---------- Records to use

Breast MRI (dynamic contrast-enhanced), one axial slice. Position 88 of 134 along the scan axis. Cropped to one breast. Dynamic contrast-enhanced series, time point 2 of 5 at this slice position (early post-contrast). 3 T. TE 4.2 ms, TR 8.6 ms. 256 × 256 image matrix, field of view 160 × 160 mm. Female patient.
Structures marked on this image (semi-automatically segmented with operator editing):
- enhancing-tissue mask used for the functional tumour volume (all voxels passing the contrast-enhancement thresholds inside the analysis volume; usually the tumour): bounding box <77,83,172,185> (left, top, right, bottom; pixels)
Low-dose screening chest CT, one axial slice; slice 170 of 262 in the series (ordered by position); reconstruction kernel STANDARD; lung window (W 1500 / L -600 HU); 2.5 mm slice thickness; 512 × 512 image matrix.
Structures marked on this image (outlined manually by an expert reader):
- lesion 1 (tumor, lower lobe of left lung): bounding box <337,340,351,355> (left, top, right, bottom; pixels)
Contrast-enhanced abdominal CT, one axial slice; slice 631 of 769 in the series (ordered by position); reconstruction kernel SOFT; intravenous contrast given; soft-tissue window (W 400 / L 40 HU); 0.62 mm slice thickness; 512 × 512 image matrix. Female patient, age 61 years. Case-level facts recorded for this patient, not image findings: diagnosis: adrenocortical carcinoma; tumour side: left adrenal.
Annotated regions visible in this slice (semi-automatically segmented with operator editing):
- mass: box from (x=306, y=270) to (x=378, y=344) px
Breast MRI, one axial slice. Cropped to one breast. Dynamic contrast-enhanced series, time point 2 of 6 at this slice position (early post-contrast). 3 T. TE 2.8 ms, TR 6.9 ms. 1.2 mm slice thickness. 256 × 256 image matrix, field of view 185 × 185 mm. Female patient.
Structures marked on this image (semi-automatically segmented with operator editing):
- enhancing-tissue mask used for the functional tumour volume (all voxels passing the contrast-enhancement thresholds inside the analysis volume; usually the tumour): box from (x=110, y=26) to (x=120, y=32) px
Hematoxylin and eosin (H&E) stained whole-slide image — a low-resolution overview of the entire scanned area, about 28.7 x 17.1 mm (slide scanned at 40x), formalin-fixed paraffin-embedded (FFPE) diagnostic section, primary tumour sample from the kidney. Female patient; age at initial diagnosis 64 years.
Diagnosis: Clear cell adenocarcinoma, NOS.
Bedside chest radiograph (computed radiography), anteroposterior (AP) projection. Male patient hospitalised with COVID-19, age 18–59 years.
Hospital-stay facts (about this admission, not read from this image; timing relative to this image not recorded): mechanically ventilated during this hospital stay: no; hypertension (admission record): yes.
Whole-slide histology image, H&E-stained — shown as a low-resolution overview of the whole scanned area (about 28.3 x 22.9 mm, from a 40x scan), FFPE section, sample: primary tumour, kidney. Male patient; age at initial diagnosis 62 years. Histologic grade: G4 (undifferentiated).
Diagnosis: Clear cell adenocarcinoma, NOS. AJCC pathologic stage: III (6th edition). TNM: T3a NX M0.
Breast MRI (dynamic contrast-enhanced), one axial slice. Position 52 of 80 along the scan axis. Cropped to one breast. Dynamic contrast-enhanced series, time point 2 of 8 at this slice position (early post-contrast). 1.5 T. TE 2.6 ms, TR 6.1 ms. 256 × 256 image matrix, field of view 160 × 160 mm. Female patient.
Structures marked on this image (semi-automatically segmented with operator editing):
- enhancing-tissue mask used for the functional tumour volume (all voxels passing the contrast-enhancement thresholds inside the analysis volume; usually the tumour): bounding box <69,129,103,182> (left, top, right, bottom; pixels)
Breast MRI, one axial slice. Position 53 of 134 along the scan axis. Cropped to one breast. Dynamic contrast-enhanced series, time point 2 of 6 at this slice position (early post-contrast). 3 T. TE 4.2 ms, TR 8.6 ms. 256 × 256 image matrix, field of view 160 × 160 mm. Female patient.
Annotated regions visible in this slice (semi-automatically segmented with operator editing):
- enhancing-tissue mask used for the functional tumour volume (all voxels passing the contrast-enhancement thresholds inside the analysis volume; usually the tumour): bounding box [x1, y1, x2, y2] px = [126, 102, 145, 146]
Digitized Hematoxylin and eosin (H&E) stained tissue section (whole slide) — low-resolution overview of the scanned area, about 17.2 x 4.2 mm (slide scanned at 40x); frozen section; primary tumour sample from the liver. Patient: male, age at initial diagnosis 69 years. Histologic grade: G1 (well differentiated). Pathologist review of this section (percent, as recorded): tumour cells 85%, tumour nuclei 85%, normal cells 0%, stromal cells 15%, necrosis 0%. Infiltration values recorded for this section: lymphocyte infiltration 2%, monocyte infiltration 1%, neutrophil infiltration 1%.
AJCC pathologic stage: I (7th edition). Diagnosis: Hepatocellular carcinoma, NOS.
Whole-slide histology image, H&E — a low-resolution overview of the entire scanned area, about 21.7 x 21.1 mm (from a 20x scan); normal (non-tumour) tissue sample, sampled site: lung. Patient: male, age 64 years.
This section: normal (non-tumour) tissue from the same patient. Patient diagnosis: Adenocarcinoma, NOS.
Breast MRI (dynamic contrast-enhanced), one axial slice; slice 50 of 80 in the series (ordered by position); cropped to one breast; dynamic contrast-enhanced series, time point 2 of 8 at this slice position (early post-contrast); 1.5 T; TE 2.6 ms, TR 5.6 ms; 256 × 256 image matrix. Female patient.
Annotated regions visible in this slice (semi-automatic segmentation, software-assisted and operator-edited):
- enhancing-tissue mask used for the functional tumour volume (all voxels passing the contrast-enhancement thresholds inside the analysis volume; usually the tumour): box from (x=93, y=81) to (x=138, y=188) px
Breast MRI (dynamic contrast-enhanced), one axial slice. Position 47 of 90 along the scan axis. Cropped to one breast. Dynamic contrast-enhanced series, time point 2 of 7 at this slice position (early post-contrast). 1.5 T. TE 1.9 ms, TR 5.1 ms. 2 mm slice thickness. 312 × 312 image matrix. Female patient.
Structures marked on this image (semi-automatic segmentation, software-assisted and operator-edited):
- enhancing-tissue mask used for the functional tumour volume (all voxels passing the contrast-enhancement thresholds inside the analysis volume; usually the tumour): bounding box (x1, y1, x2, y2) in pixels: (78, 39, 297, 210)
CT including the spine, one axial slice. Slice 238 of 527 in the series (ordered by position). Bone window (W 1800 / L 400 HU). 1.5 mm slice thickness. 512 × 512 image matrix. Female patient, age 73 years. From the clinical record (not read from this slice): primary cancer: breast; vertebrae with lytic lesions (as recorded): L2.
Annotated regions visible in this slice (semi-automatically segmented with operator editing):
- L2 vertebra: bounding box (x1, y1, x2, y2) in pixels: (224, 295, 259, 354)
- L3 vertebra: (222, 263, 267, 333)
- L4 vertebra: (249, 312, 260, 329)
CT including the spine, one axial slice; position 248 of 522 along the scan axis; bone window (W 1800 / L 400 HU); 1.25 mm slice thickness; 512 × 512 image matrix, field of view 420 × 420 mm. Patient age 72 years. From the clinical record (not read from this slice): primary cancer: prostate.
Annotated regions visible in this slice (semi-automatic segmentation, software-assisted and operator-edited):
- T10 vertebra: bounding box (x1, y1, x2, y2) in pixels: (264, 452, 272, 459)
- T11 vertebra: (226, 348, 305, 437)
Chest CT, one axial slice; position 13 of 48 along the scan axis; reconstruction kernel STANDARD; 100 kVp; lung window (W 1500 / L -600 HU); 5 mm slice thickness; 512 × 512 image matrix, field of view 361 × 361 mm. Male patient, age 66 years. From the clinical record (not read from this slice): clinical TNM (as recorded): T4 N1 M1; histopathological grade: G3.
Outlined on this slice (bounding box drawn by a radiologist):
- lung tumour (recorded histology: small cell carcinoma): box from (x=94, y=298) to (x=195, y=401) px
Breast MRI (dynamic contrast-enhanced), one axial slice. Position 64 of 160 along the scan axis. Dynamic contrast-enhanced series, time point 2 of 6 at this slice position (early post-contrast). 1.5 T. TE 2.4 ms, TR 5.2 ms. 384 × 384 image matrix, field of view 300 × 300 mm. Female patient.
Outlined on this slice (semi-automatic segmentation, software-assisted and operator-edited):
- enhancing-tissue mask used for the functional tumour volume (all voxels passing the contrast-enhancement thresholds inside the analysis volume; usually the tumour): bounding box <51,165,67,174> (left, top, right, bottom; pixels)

--------------------

## Your instructions
In the entries above, find each line with the word "edited" and show it.

## Result
Annotated regions visible in this slice (semi-automatic segmentation, software-assisted and operator-edited):
Structures marked on this image (semi-automatic segmentation, software-assisted and operator-edited):
Annotated regions visible in this slice (semi-automatic segmentation, software-assisted and operator-edited):
Outlined on this slice (semi-automatic segmentation, software-assisted and operator-edited):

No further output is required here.